Entretien

La députée LR de l’Aube, qui s’attend à une censure prochaine du gouvernement, encourage le chef de l’État à renommer dans la foulée Michel Barnier et à conserver tous les membres de l’exécutif, quitte à «faire fi de la décision des députés».

Le Figaro - 20 novembre 2024 - Par Wally Bordas

LE FIGARO.- Le RN et la gauche menacent d’une motion de censure le gouvernement. Le risque est-il selon vous élevé que le premier ministre tombe avant Noël ?

Valérie BAZIN-MALGRAS.- Oui, Michel Barnier et son gouvernement ont de fortes chances de tomber, à moins que certains socialistes ne se mettent à réfléchir, ce qui relèverait presque de la magie. Les oppositions ont le pouvoir de renverser ce gouvernement avant Noël, elles ne vont sûrement pas s’en priver. Mais ce serait totalement irresponsable et insensé, d’autant que le Rassemblement national et la gauche n’ont rien en commun et n’ont donc rien à proposer d’alternatif.

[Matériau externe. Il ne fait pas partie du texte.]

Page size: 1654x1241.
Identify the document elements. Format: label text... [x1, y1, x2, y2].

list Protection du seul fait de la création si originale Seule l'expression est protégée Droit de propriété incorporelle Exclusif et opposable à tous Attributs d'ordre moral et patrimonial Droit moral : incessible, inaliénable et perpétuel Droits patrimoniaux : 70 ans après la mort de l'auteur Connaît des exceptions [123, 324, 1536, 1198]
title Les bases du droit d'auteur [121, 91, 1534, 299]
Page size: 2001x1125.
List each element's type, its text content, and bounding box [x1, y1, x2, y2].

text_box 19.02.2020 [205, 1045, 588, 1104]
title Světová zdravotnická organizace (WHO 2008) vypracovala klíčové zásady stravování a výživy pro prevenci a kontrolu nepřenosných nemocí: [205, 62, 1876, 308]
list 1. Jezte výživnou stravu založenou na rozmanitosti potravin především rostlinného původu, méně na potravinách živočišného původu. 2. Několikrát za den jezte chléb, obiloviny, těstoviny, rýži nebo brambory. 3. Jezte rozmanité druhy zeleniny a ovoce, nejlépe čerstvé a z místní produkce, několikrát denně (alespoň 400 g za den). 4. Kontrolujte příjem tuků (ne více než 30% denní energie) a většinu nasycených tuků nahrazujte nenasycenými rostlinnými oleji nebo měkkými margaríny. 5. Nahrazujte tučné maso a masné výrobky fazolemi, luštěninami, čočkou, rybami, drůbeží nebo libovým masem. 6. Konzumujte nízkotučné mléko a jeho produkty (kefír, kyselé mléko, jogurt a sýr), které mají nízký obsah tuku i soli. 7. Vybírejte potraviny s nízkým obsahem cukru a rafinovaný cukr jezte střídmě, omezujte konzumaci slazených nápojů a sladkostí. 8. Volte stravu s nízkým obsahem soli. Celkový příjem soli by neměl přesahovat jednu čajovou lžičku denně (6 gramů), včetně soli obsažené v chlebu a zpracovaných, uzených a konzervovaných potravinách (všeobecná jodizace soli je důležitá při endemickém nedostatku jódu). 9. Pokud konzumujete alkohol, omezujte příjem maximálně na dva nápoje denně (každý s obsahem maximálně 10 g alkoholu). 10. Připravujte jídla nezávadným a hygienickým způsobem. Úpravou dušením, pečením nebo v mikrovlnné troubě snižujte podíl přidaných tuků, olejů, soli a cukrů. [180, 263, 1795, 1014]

Le RN est dans une stratégie mortifère. Il veut le chaos dans notre pays en déstabilisant nos institutions. Mais la vérité, c’est qu’aujourd’hui, si 11 millions de Français ont voté pour Marine Le Pen et ses députés, ils ont largement dit non à son projet pour le pays lors du second tour des législatives anticipées. Pareil pour la gauche, qui aboie plus fort dans l’Hémicycle mais n’est pas plus en situation de construire la moindre majorité alternative.

Si le gouvernement tombait, quelle serait selon vous la meilleure solution pour Emmanuel Macron ?

Le président de la République ne doit pas en faire une affaire d’État. Il a tout intérêt à faire fi de la décision des députés. Il ne doit faire qu’une formalité de cette motion de censure en renommant immédiatement Michel Barnier premier ministre qui pourrait ainsi à son tour renommer tout de suite le même gouvernement. «Vous avez censuré ? Merci, au revoir. On tourne la page et on continue.» La France ne peut pas se permettre d’être à l’arrêt. Nous avons déjà vécu une dissolution, allons nous accepter de passer des semaines à voir le défilé des premiers ministres sur le perron de Matignon ? Ou devoir de nouveau dissoudre l’Assemblée à plusieurs reprises d’ici la prochaine présidentielle ? Ce serait accepter l’inacceptable.

La France n’a plus de temps à perdre, les chantiers sont trop grands. Nous devons avancer sur de très nombreux sujets, le pouvoir d’achat, l’insécurité, l’immigration, la dette, l’agriculture… Avançons !

Mais la gauche comme le RN crieraient au scandale. Et le gouvernement risquerait de retomber dans la foulée. Comment envisager une coalition plus solide ?

Tant que les socialistes ne le voudront pas, il n’y aura pas de majorité plus solide. Et ils crieront au scandale. Nous ne sommes pas là pour faire plaisir aux extrêmes mais pour travailler pour les Français. Avec la dissolution de l’Assemblée, Emmanuel Macron a voulu remettre de l’ordre au Parlement. Mais c’est pire qu’avant. Désormais, il faut avancer. Toutes les motions de censure vont être votées puisque les oppositions sont majoritaires. Mais nous sommes la minorité la moins minoritaire alors travaillons, tentons de donner une vision différente de la politique, avançons de manière responsable. Ne nous ridiculisons pas aux yeux de l’Europe et du monde en étant dans l’immobilisme ou en acceptant que des gouvernements tombent tous les trois mois.